__EXERCISE PASSAGE__
::::

Re: Squid performance wish-list

From: Kevin Littlejohn <darius@dont-contact.us>
Date: Fri, 28 Aug 1998 11:12:54 +1000

>
> By writing your own FS, you'd have to use direct io (unbuffered & uncached by OS)
> as you would write to raw partitions and to achieve same numbers you'd need
> to also implement very efficient caching. You'd need to allocate large amounts
> of ram for that task and you'd need to make sure that this ram is not paged
> out to swap, you'd need to implement clustering, read-ahead, free-behind,
> avoid fragmentation, etc.etc.

I think you'll find a fair portion of your io buffering/cacheing is being
taken up with inodes. Given that squid already does cacheing of objects
in memory (or did last I checked :), then we can get away with not buffering
data read from disk - this is the assumption for the novm version, in reverse.
If that's the case, then by getting rid of filename->inode lookups, we do
away with the other large user of the fs buffers. I don't think we _do_
need to implement the io cacheing you refer to above.

> > > I'd rather focus on changing squid's disk usage patterns in such a way
> > > that it would make it really easy for ufs and OS to do what we need.
> > > I believe there are tons of things we can do in that direction.

::::

__GIVEN DATA__
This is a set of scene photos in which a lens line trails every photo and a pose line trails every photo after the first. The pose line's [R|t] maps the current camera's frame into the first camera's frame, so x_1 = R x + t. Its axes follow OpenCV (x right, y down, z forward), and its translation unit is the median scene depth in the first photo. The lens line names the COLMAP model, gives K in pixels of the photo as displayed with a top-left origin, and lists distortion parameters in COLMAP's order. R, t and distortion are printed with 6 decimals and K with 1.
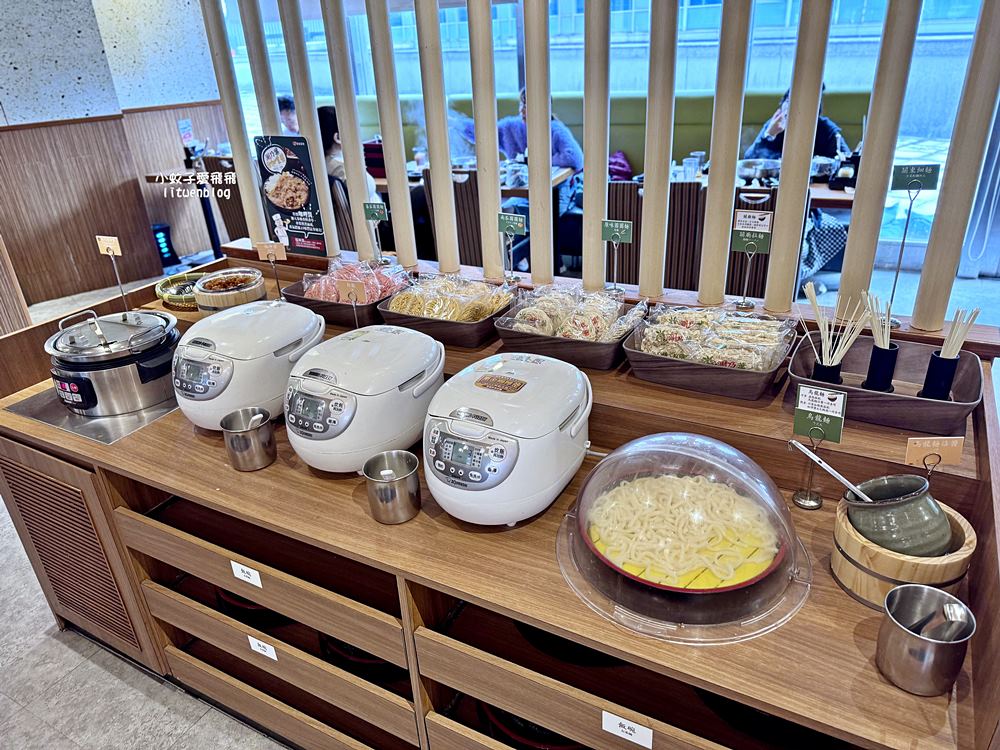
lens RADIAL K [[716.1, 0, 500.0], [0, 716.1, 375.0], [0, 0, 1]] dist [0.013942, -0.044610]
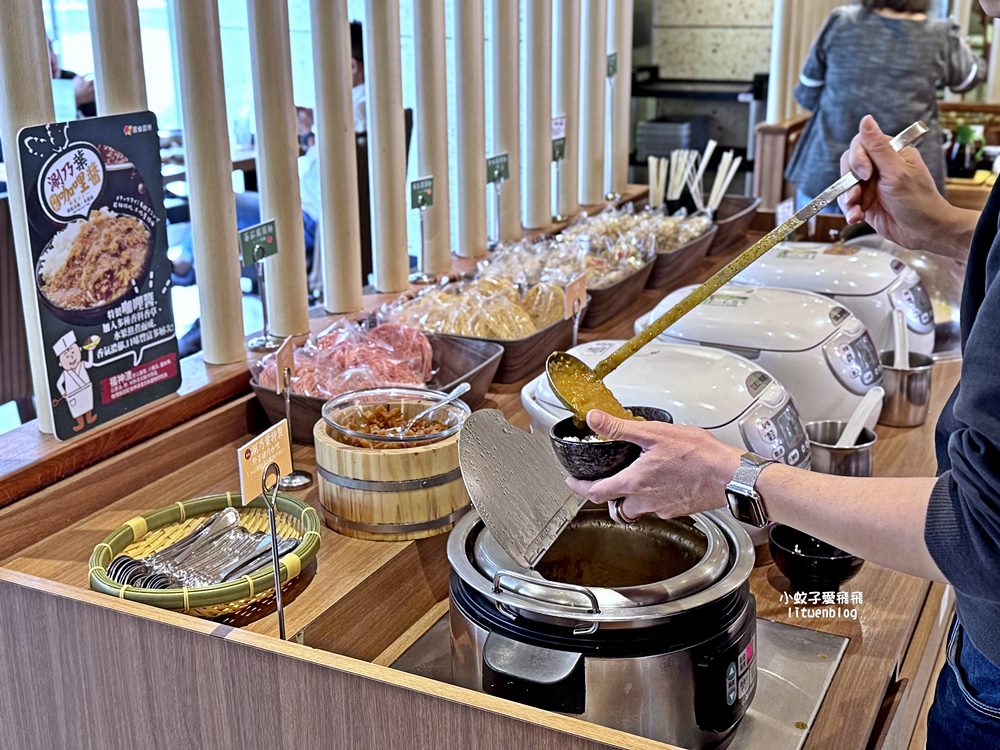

::::

__SET OF TASKS__
#1 In the Squid performance post, what does the reply say is taking up a fair portion of the io buffering and caching?
#2 Retype the Squid performance post, everything from "I think you'll" down to "version, in reverse.".
The material is separate from the Squid performance post and plays no part in it.

__NUMBERED ANSWERS__
#1 Inodes.

#2
I think you'll find a fair portion of your io buffering/cacheing is being
taken up with inodes. Given that squid already does cacheing of objects
in memory (or did last I checked :), then we can get away with not buffering
data read from disk - this is the assumption for the novm version, in reverse.